Review: Dear Evan Hansen


Though fans of the Broadway show will no doubt be pleased, Dear Evan Hansen is an unfortunately dull film adaptation that fails to pierce its surface-level emotions with, muddling the intended message through a number of dry musical outings and an unbalanced cast.

Based on the Tony and and Grammy Award-winning musical, Dear Evan Hansen follows the titular Evan Hansen (Ben Platt), a young man struggling with Social Anxiety disorder, as he finds himself tangled in the aftermath of the suicide of a fellow classmate. Platt, though significantly older than the character he is playing and obviously so, delivers a heartfelt performance that, although a little exaggerated in a number of spots, is magnified by each and every one of his musical performances. He is, after all, the man that first brought the character of Evan Hansen to life. Kaitlyn Dever is excellent casting opposite Platt, her vocal forays a beautiful addition to the film. The film itself starts off strong with two powerful songs from Platt, but it slowly buckles under the weight of what it must accomplish with such a questionable plot, forcing viewers to ignore obvious miscasts and many songs that simply do not hit in order to find enjoyment. The messages of hope and support centered around mental health, as well as those pushing being yourself (amplified by LGBTQIA art, Black Lives Matter art, and more in the background at the school) are largely lost due to cringe-worthy distractions and an uneven execution.

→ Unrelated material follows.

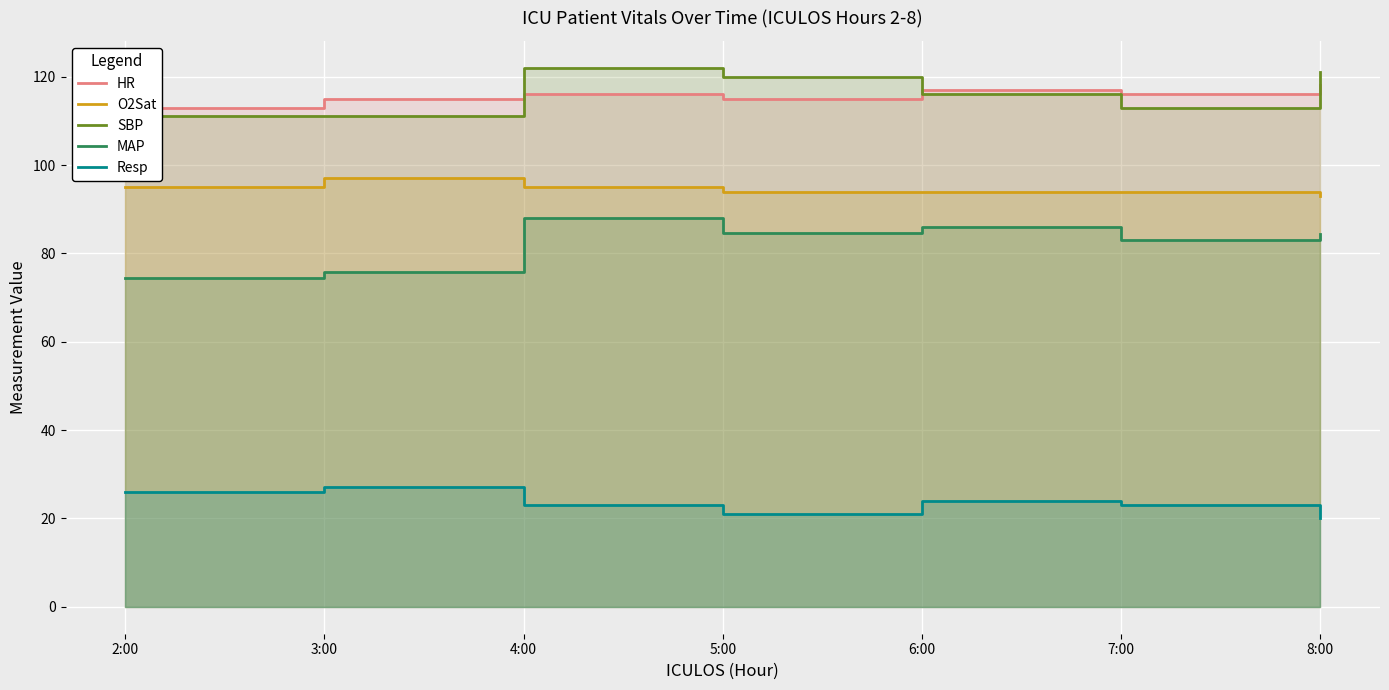

What is the label of the 2nd point from the left?

3:00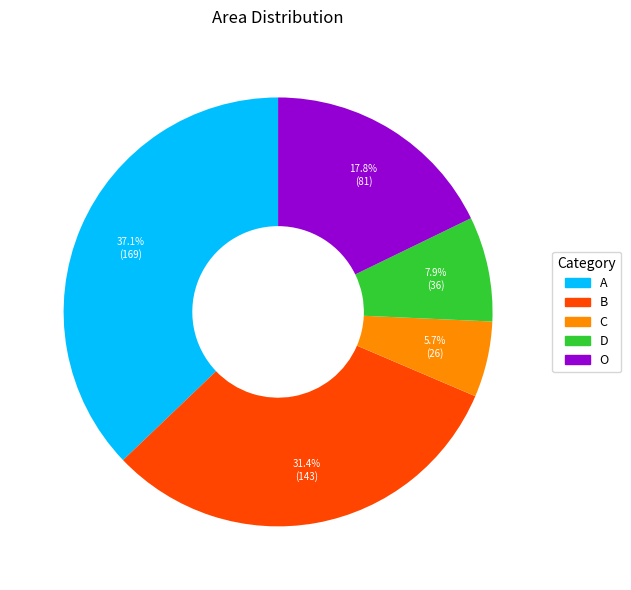

To the nearest percent, what is the average slice percentage?

20%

The rest of the cast is fine with Amy Adams and Danny Pino, playing the parents of Dever’s Zoe and the late Connor (played by Colton Murphy) standing out and truly carrying the emotional baton. Julianne Moore, though effective (yet underused) as Evan’s mother, reaches an octave and emits a noise previously unheard of in a musical when she sings while crying… and it’s not a good one. Nik Dodani as Evan’s friend Jared delivers the comedic relief, however scarce those moments may be. Amandla Black as the go-getter high school student Alana Beck, however, is not given much to work with in her songs, which simply fall flat. Together the cast works with what they are given under the solid direction of Stephen Chbosky and coupled with beautiful cinematography. 

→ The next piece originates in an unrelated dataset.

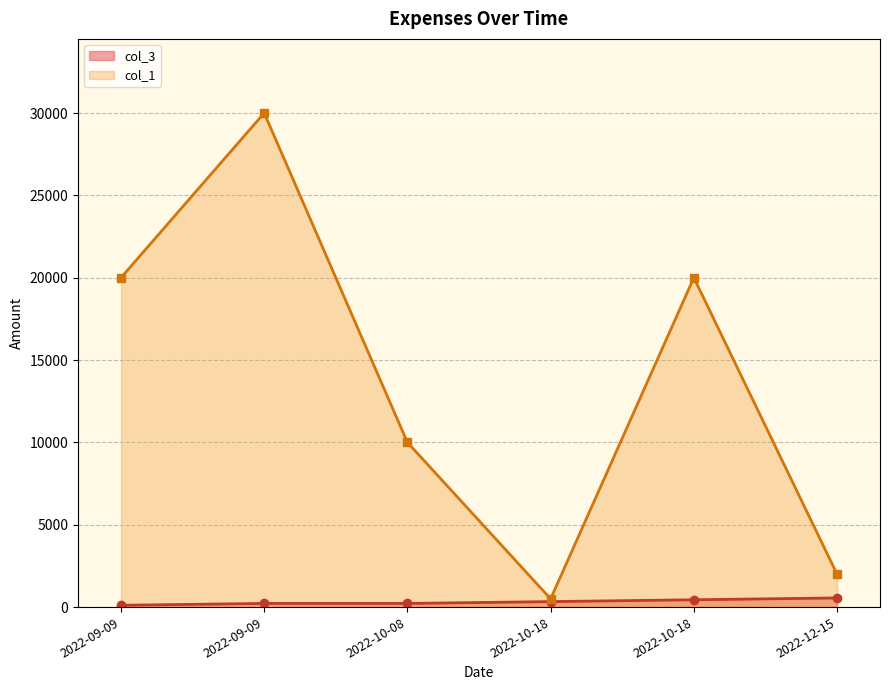

Reading left to right, transcribe all the data shown in this chart.

col_3: 111	222	221	333	444	555
col_1: 20000	30000	10000	500	20000	2000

Sadly, not every Broadway musical will translate well to the screen with Dear Evan Hansen being an example of one that excels on stage with the nuance and timing of theater, but it loses its heart in film. This is an unfortunate miss that drowns out the talents of its leads and completely misses the mark on delivery. Come for Waving Through A Window and For Forever, stay for You Will Be Found, then don’t expect much else to move the needle.

Dear Evan Hansen hits theaters this Friday.